Les faits
Un salarié intègre une société en 2002, et évolue au poste vice-président – directeur quelques années plus tard. Sa rémunération comprend alors une partie fixe et une part variable, basée sur des objectifs.
En 2017, le salarié prend acte de la rupture de son contrat de travail puis saisit le Conseil de prud’hommes de Paris afin d’obtenir le paiement de l’intégralité de ses primes d’objectifs et une réparation au titre du harcèlement moral qu’il a subi. N’obtenant pas gain de cause, il fait appel de la décision.

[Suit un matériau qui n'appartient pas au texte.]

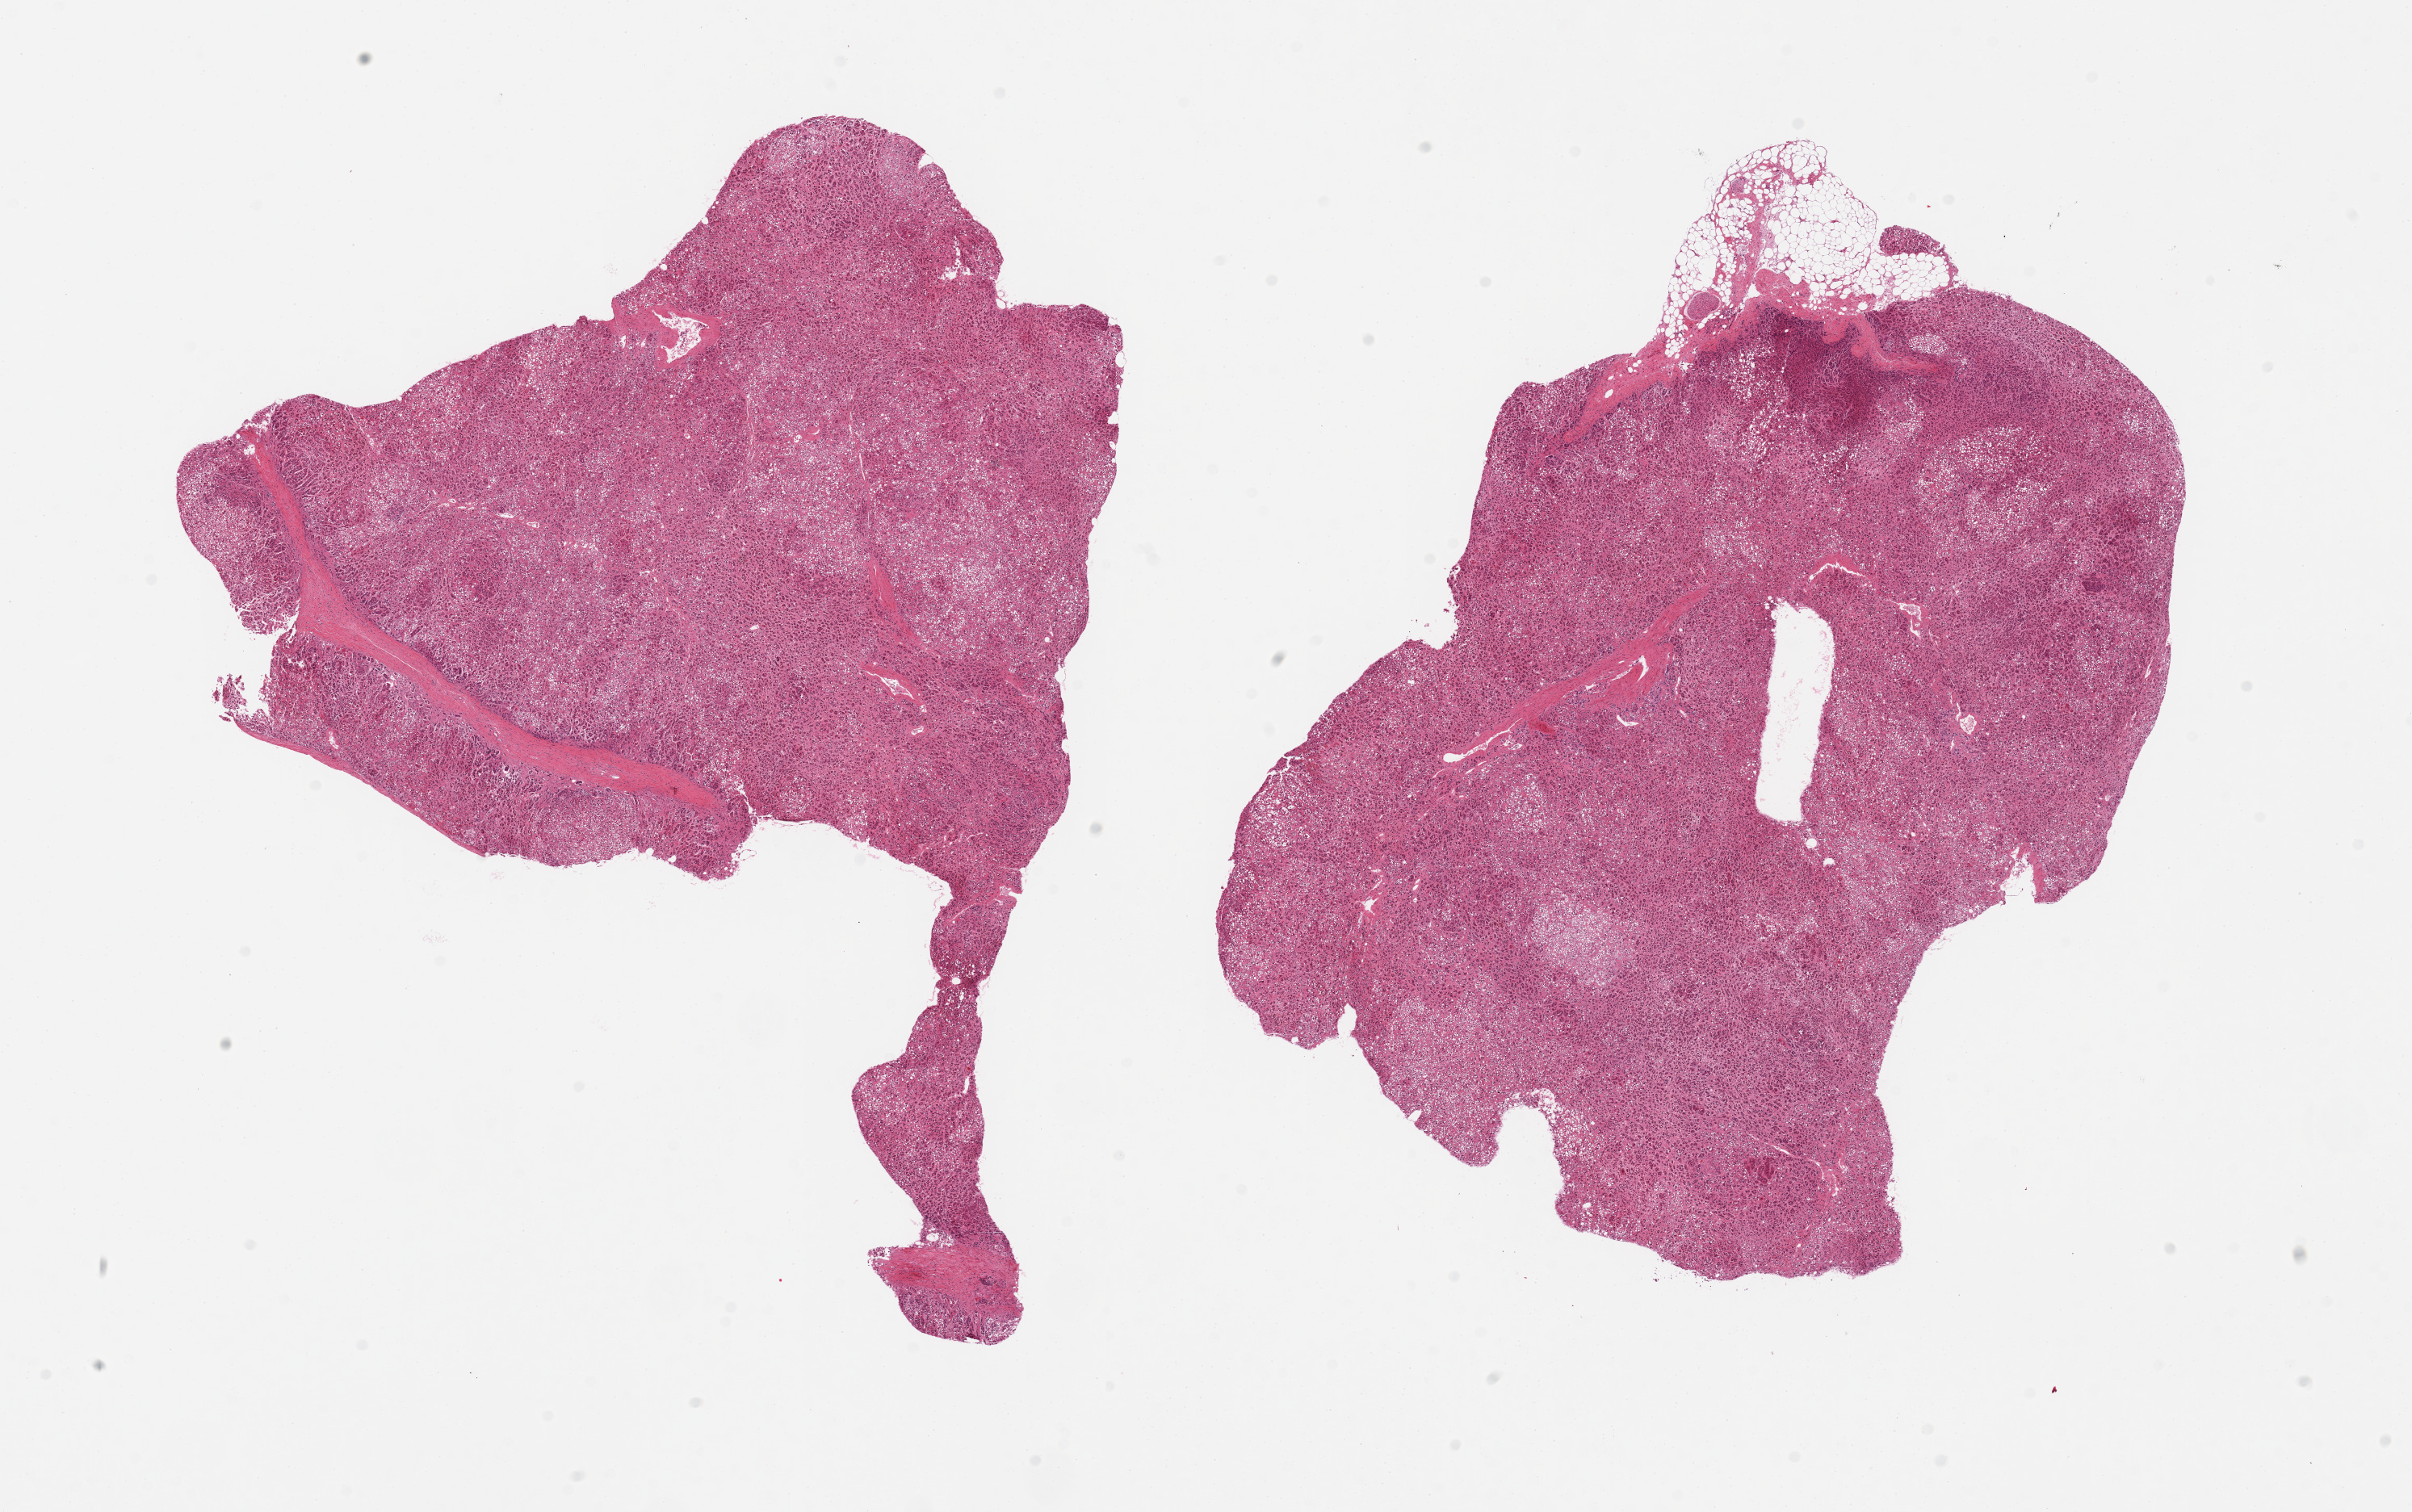
Whole-slide image, haematoxylin and eosin stain — low-resolution overview of the scanned area, about 23.6 x 14.8 mm (acquisition: 20x scan), PAXgene-fixed, paraffin-embedded tissue, target tissue: adrenal gland, donor tissue sample. Male donor.
- reviewer comment on this tissue sample: 2 pieces all cortex, intermingled fat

Débouté de ses demandes devant la Cour d’appel de Paris (CA Paris, Pôle 6 – ch. 3, 9 oct. 2019, n°18/06134), le salarié forme un pourvoi en cassation en faisant valoir que :
Il n’appartient pas au salarié de rapporter la preuve que les objectifs fixés par l’employeur lui ont été communiqués avec du retard,
Dans le cadre de l’appréciation de faits constitutifs de harcèlement moral, le juge doit examiner l’ensemble des faits qui lui sont rapportés. En effet, la Cour d’appel a constaté que la prise d’acte de la rupture du salarié était concomitante avec l’arrivée de son nouveau supérieur hiérarchique dont il espérait obtenir le poste, sans même se prononcer sur les autres éléments rapportés par le salarié tels que l’absence d’entretien annuels et les échanges de courriels professionnels durant ses congés payés.
L’analyse de la Cour de Cassation
Le 17 novembre 2021 (Cass. soc., 17 nov. 2021, n°19-24.907), la Cour de cassation casse et annule l’arrêt d’appel, et ce pour les deux moyens soulevés :
Au visa de l’article 1353 du Code civil :
« Lorsque les objectifs sont définis unilatéralement par l’employeur dans le cadre de son pouvoir de direction, celui-ci peut les modifier dès lors qu’ils sont réalisables et qu’ils ont été portés à la connaissance du salarié en début d’exercice »
La Cour de cassation estime alors que les juges d’appel ont inversé la charge de la preuve, en ce qu’il appartient à l’employeur de prouver qu’il avait bel et bien communiqué les objectifs semestre par semestre, avant leur réalisation.
Après avoir rappelé le rôle du juge en matière de harcèlement moral, la Cour de cassation insiste sur le fait qu’il appartenait à la Cour d’appel d’examiner l’ensemble des faits invoqués par le salarié, le harcèlement moral ne reposant pas uniquement sur des faits répétés.
Apport
Bien que cet arrêt soit d’importance en matière de harcèlement moral, l’apport de celui-ci se situe essentiellement s’agissant des objectifs.
En effet, dès lors qu’il est impossible pour l’employeur de rapporter la preuve qu’il a communiqué les objectifs réalisables qu’il fixe au salarié de manière certaine, et ce avant leur réalisation, ceux-ci lui sont inopposables.